Pontifical Patronage
by Michael Morris, O.P., appearing in Volume 4
REJOICE! is a very dumb title for a very smart book. The title smacks too much of those mindless felt and burlap banners from the trendy 1960’s which look like an embarrassment to us now. But this book has the finer arts in focus. The Rizzoli publication, which is a compilation of twentyfour essays by a variety of Italian scholars, looks at 700 years of papal artistic patronage for the Jubilee Years that brought pilgrims from around the world to Rome. The superbly illustrated coffee-table book covers both art and architecture.
Piazza del Popolo, Rome, Italy. Photo: Rejoice! 700 Years of Art for the Papal Jubilee
Pope Boniface VIII promulgated the first Jubilee in the year 1300. His annus iubilaeus was rooted in the tradition of the Hebrew feast of the Jubilee. The feast occurred every fifty years and was dedicated to the sanctification of society. There was neither harvesting nor sowing; the land was left fallow. Freedom was restored to the slaves, property returned to its original owners. Debts were cancelled. For the Christians of the Middle Ages, the call to Rome was an opportunity to cancel temporal punishment due to sin. By papal edict, the faithful could gain indulgences by going on pilgrimage and visiting the sacred basilicas in the Eternal City. How often these Jubilees would be held was a matter not settled for several centuries. One-hundred-year intervals and thirty three-year intervals (supposedly the length of Christ’s time on earth) were tried until it was finally decided that the Holy Year would occur every twenty-fifth year, save for special occasions when an “extraordinary” Jubilee might be called for special reasons. Throughout the centuries, the popes prepared for such events by sponsoring elaborate building programs and commissioning beautiful works of art. A sweeping view of these achievements is the object of these essays, and they have been masterfully edited by Maurizio Calvesi, a professor of art history at the University of Rome.
Students of architecture will appreciate especially the chapter on the Jubilee called by Pope Sixtus IV in the year 1475. Because the Holy Land was controlled by the Mohammedans, Rome took deliberate means to become a substitute destination for pilgrims who longed to go to Jerusalem. The papacy appropriated for itself and at the same time confronted the potent symbolism of the Jewish High Priesthood and the glorious Temple of Solomon. The scholars of this book prove that it is by no mere coincidence that the dimensions of the Sistine Chapel are identical to the dimensions of Solomon’s Temple. An inscription found in the Chapel reads: “You, Sixtus IV, inferior to Solomon in wealth, but superior to him in religion and devotion, consecrated this immense temple.” In 1500 the Jubilee of Alexander VI embellished the Church of Santa Croce in Gerusalemme, reputedly built on the site of the Empress Helena’s palace, which contained the many relics of Christ’s Passion retrieved from her extraordinary archaeological expedition to the Holy Land in the fourth century. He also had a group of medieval and ancient buildings hurriedly demolished (including the fabled Meta Romuli, a sepulchral pyramid named after the founder of Rome) to create a traffic-friendly avenue that connected Castel Sant’Angelo with St. Peter’s Square. Running out of time, the pontiff was forced to mobilize pilgrims to help clear the rubble themselves! The conflict between the remains of antiquity and papal building programs continues to haunt the Jubilee Year, but today more conservationist minds prevail.

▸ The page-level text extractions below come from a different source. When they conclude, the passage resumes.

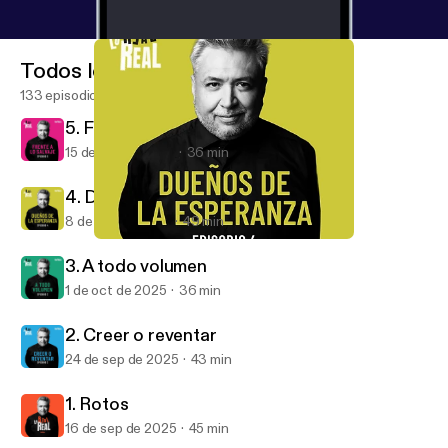
Todos los episodios
133 episodios
5. Frente a lo salvaje
15 de oct de 2025
36 min
4. Dueños de la esperanza
8 de oct de 2025
49 min
4. Dueños de la esperanza
Lo Real Real
3. A todo volumen
1 de oct de 2025
36 min
2. Creer o reventar
24 de sep de 2025
43 min
1. Rotos
16 de sep de 2025
45 min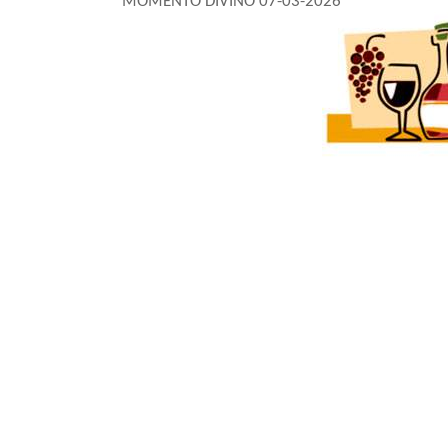
MOMENTO DIVINO 07-03-2026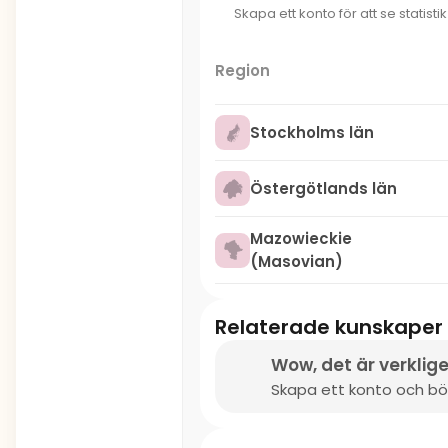
Skapa ett konto för att se statisti
Region
Stockholms län
Östergötlands län
Mazowieckie
(Masovian)
Relaterade kunskaper
Wow, det är verklige
Skapa ett konto och bör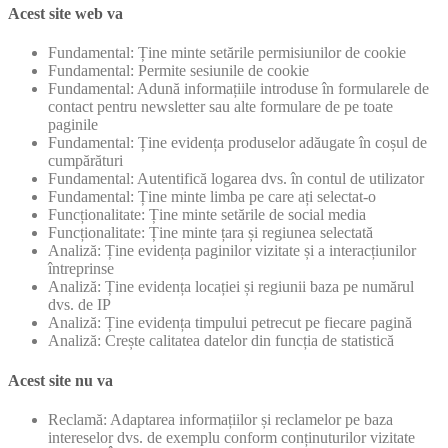
Acest site web va
Fundamental: Ține minte setările permisiunilor de cookie
Fundamental: Permite sesiunile de cookie
Fundamental: Adună informațiile introduse în formularele de
contact pentru newsletter sau alte formulare de pe toate
paginile
Fundamental: Ține evidența produselor adăugate în coșul de
cumpărături
Fundamental: Autentifică logarea dvs. în contul de utilizator
Fundamental: Ține minte limba pe care ați selectat-o
Funcționalitate: Ține minte setările de social media
Funcționalitate: Ține minte țara și regiunea selectată
Analiză: Ține evidența paginilor vizitate și a interacțiunilor
întreprinse
Analiză: Ține evidența locației și regiunii baza pe numărul
dvs. de IP
Analiză: Ține evidența timpului petrecut pe fiecare pagină
Analiză: Crește calitatea datelor din funcția de statistică
Acest site nu va
Reclamă: Adaptarea informațiilor și reclamelor pe baza
intereselor dvs. de exemplu conform conținuturilor vizitate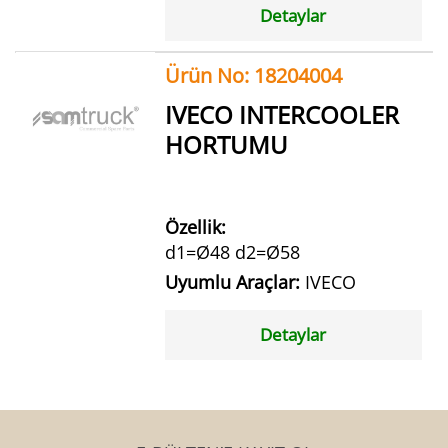
Detaylar
Ürün No: 18204004
IVECO INTERCOOLER
HORTUMU
Özellik:
d1=Ø48 d2=Ø58
Uyumlu Araçlar:
IVECO
Detaylar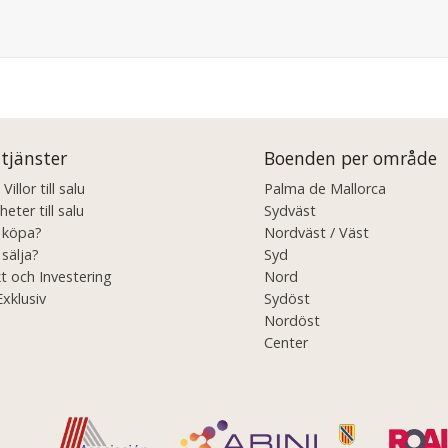
 tjänster
Boenden per område
illor till salu
Palma de Mallorca
eter till salu
Sydväst
u köpa?
Nordväst / Väst
 sälja?
Syd
t och Investering
Nord
Exklusiv
Sydöst
Nordöst
Center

The art and illustrations of REJOICE! tend to favor painting and prints over architecture, but throughout the book the various art forms tend to complement each other rather than compete. How else might the authors have portrayed the developments made at the Basilica of Santa Maria Maggiore, the Piazza of St. Peter’s, and the Pantheon without utilizing the graphic work of Piranesi? Beautiful photographs record the current state of other Jubilee buildings: the Casinodel Belrespiro, the twin churches of the Piazza del Popolo, the sacristy of St. Peter’s, the Museo PioClementino, and the churches of Divina Sapienza and Maria Mediatrice in Rome. In comparison, a model for Richard Meier’s Church for the Jubilee of 2000 looks jarringly out of place. This modernist exclamation in the realm of classicism seems less a prediction for the future than a faint echo of masterpieces from the century past, most notably the Sydney Opera House. Yet it is the variety of artistic commissions recorded in REJOICE! Tying particular pontiffs with particular monuments, that reinforces in the reader’s mind the important role of patronage in the advancement of the arts, a noble activity that not only dazzles the eye, but feeds the soul.